GJS SeminarRyūkyū Play-ing China against Japan: Paintings of Theatrical Diplomacy in the British Library
|December 18, 2014 (Thu) 5:00-6:00 pm
|Ground Floor, Institute for Advanced Studies on Asia, University of Tokyo
|Patrick SCHWEMMER (Ph. D candidate, Princeton University)
Throughout the early-modern period, the small island kingdom of Ryūkyū was putting on diplomatic shows for its two tributary masters, China and Japan: cultural pageantry was essential to most exchanges. Kumi odori, a theatre developed in Ryūkyū’s vernacular from a mix of Japanese and Ryūkyūan legends and performance traditions to entertain Chinese investiture missions, remains an important part of Okinawan culture today. However, a previously-undiscussed picture book in the British Library provides the most complete textual and pictorial record yet known of a roughly opposite phenomenon: a Ryūkyūan performance of Chinese theatre for a Japanese audience. Personnel lists, synopses, and lyrics accompany colorful paintings of orchestral and choral music, Ryūkyūan songs, fan dances, and sanshin performance, the Chinese plays—even the menu of the banquet served.

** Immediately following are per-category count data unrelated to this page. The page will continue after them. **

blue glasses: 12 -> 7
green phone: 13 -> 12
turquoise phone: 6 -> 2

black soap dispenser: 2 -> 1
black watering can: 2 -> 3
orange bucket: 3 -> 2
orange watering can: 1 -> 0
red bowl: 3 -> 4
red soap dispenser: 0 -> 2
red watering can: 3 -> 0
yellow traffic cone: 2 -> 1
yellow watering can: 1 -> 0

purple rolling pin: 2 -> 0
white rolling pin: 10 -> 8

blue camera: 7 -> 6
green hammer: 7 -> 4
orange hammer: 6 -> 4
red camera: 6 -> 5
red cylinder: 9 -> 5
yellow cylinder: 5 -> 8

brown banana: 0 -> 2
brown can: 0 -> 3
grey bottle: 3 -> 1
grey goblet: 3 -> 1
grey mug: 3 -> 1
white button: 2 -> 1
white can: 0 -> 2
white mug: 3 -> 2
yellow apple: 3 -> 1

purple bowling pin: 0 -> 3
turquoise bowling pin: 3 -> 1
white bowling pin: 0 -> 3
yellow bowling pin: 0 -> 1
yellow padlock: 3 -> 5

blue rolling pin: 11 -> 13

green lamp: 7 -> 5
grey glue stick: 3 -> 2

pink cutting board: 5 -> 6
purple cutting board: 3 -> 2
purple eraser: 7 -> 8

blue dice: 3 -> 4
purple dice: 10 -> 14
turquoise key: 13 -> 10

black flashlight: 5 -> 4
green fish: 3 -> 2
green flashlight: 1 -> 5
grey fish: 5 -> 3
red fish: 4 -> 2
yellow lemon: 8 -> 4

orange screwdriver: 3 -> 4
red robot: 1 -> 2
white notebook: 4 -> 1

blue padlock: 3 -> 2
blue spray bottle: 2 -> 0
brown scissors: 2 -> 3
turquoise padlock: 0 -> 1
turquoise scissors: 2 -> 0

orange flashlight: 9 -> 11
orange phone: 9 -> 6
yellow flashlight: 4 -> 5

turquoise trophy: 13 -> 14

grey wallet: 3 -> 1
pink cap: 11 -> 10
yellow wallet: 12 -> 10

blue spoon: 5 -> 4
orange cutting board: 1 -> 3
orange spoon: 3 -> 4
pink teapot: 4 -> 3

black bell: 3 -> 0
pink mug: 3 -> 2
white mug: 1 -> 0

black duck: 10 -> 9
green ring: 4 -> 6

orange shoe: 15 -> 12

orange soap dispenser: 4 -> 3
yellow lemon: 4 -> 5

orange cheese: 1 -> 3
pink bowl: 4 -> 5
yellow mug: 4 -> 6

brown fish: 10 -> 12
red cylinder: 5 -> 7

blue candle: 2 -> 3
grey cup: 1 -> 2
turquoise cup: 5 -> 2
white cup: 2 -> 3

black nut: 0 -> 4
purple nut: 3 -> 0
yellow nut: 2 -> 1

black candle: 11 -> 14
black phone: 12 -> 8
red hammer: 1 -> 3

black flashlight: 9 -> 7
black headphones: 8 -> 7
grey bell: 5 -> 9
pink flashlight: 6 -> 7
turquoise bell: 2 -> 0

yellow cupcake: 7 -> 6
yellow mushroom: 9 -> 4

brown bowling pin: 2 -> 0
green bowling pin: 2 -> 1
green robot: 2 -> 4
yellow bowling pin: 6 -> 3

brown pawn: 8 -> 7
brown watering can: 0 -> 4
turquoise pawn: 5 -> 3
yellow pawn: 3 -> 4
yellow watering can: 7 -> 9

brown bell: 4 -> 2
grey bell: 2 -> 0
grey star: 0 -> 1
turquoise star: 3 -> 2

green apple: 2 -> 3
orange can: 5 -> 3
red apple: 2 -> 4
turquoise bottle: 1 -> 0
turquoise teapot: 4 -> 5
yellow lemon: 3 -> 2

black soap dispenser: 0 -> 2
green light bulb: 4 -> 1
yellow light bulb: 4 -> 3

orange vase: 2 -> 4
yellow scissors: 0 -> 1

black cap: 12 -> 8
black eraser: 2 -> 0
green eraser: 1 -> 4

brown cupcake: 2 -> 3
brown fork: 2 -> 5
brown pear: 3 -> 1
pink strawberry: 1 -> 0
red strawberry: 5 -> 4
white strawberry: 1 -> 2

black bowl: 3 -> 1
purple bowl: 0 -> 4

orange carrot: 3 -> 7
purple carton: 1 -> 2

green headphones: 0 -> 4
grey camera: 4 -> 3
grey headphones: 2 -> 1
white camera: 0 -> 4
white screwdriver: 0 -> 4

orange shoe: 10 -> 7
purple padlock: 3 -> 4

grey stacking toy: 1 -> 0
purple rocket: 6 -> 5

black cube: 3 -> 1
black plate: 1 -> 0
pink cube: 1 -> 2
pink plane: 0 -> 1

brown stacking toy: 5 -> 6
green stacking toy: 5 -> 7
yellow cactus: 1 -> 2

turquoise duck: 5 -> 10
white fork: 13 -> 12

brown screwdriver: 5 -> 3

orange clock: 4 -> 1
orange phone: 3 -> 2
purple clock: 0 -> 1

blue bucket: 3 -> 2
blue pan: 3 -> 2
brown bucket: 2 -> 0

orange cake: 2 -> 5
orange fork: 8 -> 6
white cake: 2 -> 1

Based on correspondences with records preserved by the Japanese Ministry of Foreign Affairs, I identify the occasion as the 1796 tributary mission to Edo, situate this object as the most complete record of this event yet known, and argue that Chinese performance was as important as Japanese and local forms to Ryūkyū’s theatrical diplomacy, whose basic move was to preserve Ryūkyūan independence by playing the domesticating and exoticizing gazes of Japan and China against one another.